■ Material shown ■
+++
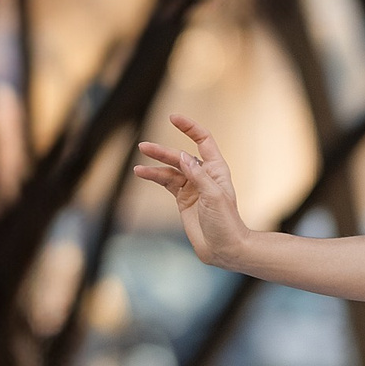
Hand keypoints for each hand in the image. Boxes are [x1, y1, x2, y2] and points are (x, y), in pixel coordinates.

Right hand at [132, 114, 250, 266]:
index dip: (189, 127)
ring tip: (139, 165)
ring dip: (155, 165)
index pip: (203, 140)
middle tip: (143, 146)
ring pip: (170, 170)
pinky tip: (142, 173)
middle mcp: (204, 175)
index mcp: (216, 169)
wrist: (224, 248)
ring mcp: (192, 187)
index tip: (173, 118)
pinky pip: (166, 183)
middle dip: (162, 151)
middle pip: (180, 156)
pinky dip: (154, 177)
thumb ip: (198, 176)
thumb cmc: (225, 222)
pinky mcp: (183, 199)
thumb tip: (182, 156)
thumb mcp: (214, 196)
+++
■ Exercise ■
Retype, without any change, every line from the one with "ring dip: (155, 165)" to the bottom of the listing.

■ Answer to the problem ■
ring dip: (155, 165)
index pip: (203, 140)
middle tip: (143, 146)
ring pip: (170, 170)
pinky tip: (142, 173)
middle mcp: (204, 175)
index mcp: (216, 169)
wrist: (224, 248)
ring mcp: (192, 187)
index tip: (173, 118)
pinky pip: (166, 183)
middle dip: (162, 151)
middle pip: (180, 156)
pinky dip: (154, 177)
thumb ip: (198, 176)
thumb cmc: (225, 222)
pinky mcp: (183, 199)
thumb tip: (182, 156)
thumb mcp: (214, 196)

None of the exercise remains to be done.